1990年代前半のブコウスキーの日記というか、エッセイを編集した本である。邦題は『死をポケットに入れて』であるが、本当のタイトルの日本語訳のようなタイトルでなく、全く違う(「船長が昼飯に行ってる間に、船乗りに船は乗っ取られた」というタイトル、直訳だけど)。93年2月で本書は終わるのだが、翌年3月9日にブコウスキーは旅達つので、日本の出版社は本書の1節をとってこのようなタイトルにしたのだと予想する。




これを読むとブコウスキーって、裕福そうな家に住んでいることが解る。家にはプール(ジャグジーバスも)あるようだし、二階建て、庭付き一戸建てである。相変わらずの競馬場へ行っての競馬人生は尽きること無く、競馬の話は今回も大量である。そんなに競馬が楽しいのかと、一度やってみようか「ふと」考えてしまう始末。小生は基本的にギャンブルはやらないので、ブコウスキーの話を体験談として自分の中で消化してギャンブルをやっているつもりになるのが正しいのであると自覚して原点に戻り納得している。
本書は、ブコウスキーがこれまで使っていたタイプライターをやめて、パソコンはアップルコンピュータを使用することで執筆した前述の内容である。
タイプライターでは、間違って打ってしまった場合の修正が相当面倒だったが、パソコンに変えたのでそんなことは簡単に修正できると、いま考えれば当たり前の話しであるがブコウスキーのシゴトはかなり効率が良くなったようで本人は高評価だ。確かにそうである、但しこのブコウスキーが使っているパソコンは1990年代初頭のアップルコンピュータ。いまの10代、20代の人には想像できないかもしれないが、デスクトップパソコンと大きなCRT、決して液晶画面では無いのである。多分、これだけのパソコンでも当時40万円〜50万円以上は掛かったと思う(記憶する)。それだけ、ブコウスキーは家もプールもあり、パソコンもありと、相当潤った生活をしていたのだと予想する。当たり前である日本語のブコウスキーの作品は出ているし、短編小説はリュック・ベッソのプロデュースで映画化されている、相当数の出版数であるのだから当然である。むしろブコウスキーをパンク作家と呼ぶことじたいが間違っているといえよう。

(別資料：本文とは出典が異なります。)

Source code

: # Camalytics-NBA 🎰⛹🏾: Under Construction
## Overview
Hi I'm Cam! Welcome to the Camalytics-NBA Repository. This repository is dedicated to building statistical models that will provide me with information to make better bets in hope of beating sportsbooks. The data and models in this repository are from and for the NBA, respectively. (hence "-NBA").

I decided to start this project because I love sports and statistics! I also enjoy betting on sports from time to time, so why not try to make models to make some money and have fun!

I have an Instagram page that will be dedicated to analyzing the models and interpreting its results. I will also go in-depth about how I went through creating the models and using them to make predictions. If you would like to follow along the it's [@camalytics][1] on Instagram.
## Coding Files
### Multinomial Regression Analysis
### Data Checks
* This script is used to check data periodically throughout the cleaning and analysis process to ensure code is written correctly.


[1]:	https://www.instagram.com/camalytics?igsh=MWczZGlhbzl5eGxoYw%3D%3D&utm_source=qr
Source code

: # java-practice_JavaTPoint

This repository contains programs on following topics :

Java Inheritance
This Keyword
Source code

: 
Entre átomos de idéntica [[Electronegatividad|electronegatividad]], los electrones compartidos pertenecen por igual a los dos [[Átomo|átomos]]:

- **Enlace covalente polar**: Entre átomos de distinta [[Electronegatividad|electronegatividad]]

以前、読んだ小説「詩人と女たち」もそうだったのだが、ブコウスキーの家には色んな人が取材だとか、ドラマ化、映画化の契約云々ということでやって来るが実際は偽物だったりすることがあり、単にブコウスキーと飲みたいだけだったりする事がよくある。インターネットの普及がそれほど民間に無かった時代なので、検索などが手軽でなかったので仕方ないが、おそらく世界中でこういったことが良く行われていたのだろうと想像する。
時々、インターネットが普及していなかった、インターネットって何ですか?という1990年以前のストーリーやエッセイを読むと懐かしくなる。通信手段は専ら電話、よくてファックス。ブコウスキーは1994年に他界しているので、彼のエッセイに限らず殆どの文献がその時代に書かれているので、時代のスピードを感じる事無く読めるのである。携帯電話なんて現状殆ど使われることは少なく、時々読んでいる小説などで携帯電話が話に出てくると、どこか時代を特定できてしまい。懐かしさと自分では嫌な懐古趣味てな方向へ頭を向けてしまうのである。
そんなことを気にせず読めるブコウスキーの文章は小説、エッセイ、詩に限らず。どこか自分をブコウスキーという「沼」へと誘うのである。特にブコウスキーがとてつもなく文学的に素晴らしいとかいうことでなく、ブコウスキーの日常と、ちょっと常識をぶち壊したストーリーが何ともいえないのだ。同じ酔っぱらいの中島らも氏だったらどこか柔らかい笑いを挟む感じなんだが、そんなことは一切ありえない。むしろドラックも殆ど出てこない、キーワードは、競馬、アルコール、女である。
そしてこんなオッサンになりたいと、いつしかブコウスキーの沼へ落ちてくのである。
但し、購入は専ら時代のテクノロジーである、インターネットを使ってである。